By Tanuj Mittal
The modern space age or entrepreneurial space age, has been in the making for a few years. It is expanding rapidly and is no longer exclusive to government agencies. It is estimated that the global space economy will touch US$600b by 2025. Today, private companies are successfully tapping this potential and taking giant strides in space tourism, exploration, and satellite technology. Plans are already underway to make space tourism accessible to everyone. There’s hope that one day, we will have the infrastructure and technology to establish permanent human settlements in deep space. The possibilities are infinite so are the questions. What impact does space travel have on the human body? How can space travel be made safer and more sustainable? How to reduce the shuttle debris littering the space?
The entrepreneurial space age seeks to answer these questions and many more. Taking insights from the inspiring history of human spaceflight, companies such as SpaceX, Blue Origin, OneWeb, and Virgin Galactic are paving the path for private organizations to explore commercial opportunities in the new space age.

• **WHAT TO WORK ON**
(A) Reproduce the passage on the entrepreneurial space age, starting at the words "By Tanuj Mittal" and ending after "littering the space?", swapping "space tourism" for "orbital tourism" wherever it occurs.
(B) According to the passage on the entrepreneurial space age, what value is the global space economy estimated to reach by 2025?

Joint position lists:
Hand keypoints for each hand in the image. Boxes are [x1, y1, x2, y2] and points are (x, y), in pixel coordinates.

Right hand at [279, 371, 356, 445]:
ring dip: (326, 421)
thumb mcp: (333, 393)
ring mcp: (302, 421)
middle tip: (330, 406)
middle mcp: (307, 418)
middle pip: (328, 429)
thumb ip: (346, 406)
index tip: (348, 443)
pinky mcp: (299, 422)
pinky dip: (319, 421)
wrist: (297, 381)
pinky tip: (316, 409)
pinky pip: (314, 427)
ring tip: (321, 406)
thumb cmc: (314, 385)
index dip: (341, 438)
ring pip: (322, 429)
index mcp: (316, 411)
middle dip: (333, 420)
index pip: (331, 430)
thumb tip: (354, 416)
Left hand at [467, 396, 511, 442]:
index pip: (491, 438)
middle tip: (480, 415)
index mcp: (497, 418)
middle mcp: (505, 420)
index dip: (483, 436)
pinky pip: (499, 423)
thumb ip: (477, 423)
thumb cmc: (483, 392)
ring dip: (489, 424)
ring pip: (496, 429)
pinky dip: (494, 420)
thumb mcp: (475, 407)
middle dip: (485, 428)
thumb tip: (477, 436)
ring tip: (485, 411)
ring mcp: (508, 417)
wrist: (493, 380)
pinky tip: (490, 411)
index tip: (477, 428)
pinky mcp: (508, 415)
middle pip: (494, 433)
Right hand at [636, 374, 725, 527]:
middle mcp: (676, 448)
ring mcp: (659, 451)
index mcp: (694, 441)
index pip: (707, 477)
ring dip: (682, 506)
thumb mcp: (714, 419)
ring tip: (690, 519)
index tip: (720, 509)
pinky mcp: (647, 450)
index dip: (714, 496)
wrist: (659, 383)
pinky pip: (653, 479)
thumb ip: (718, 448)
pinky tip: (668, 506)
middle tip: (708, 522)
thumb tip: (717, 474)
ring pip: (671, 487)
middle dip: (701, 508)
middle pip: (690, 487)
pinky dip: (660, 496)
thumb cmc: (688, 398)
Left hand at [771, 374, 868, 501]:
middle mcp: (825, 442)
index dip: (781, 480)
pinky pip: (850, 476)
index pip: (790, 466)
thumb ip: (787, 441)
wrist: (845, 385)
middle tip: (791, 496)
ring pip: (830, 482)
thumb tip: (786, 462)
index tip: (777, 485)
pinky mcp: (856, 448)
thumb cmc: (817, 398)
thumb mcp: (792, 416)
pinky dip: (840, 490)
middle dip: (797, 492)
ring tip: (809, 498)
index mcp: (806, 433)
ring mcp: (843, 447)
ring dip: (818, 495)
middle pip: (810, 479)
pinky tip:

• **EXPECTED RESPONSES**
(A)
By Tanuj Mittal
The modern space age or entrepreneurial space age, has been in the making for a few years. It is expanding rapidly and is no longer exclusive to government agencies. It is estimated that the global space economy will touch US$600b by 2025. Today, private companies are successfully tapping this potential and taking giant strides in orbital tourism, exploration, and satellite technology. Plans are already underway to make orbital tourism accessible to everyone. There’s hope that one day, we will have the infrastructure and technology to establish permanent human settlements in deep space. The possibilities are infinite so are the questions. What impact does space travel have on the human body? How can space travel be made safer and more sustainable? How to reduce the shuttle debris littering the space?

(B) US$600b